Can you convert each line of the material below into a Markdown table with the columns "Row" and "Line", numbering the rows and skipping blank lines and pictures?

> Data provided
:::::

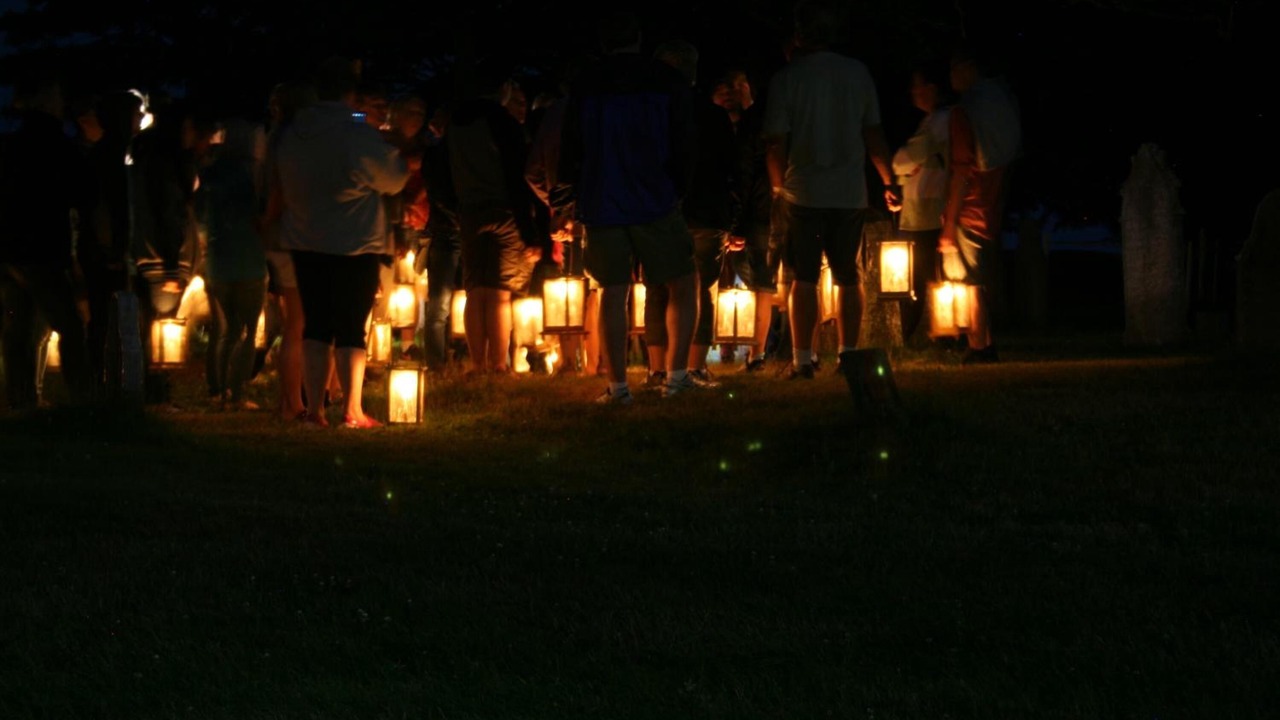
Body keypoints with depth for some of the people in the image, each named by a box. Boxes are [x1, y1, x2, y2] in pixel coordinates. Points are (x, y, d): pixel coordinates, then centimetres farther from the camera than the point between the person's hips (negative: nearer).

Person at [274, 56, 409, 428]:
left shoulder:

:::::

> Solution to this exercise
| Row | Line |
|---|---|
| 1 | Body keypoints with depth for some of the people in the image, each named by a box. Boxes are [x1, y1, x2, y2] in pixel coordinates. Points are (x, y, d): pixel coordinates, then centimetres farther from the camera than the point between the person's hips (negative: nearer). |
| 2 | Person at [274, 56, 409, 428]: |
| 3 | left shoulder: |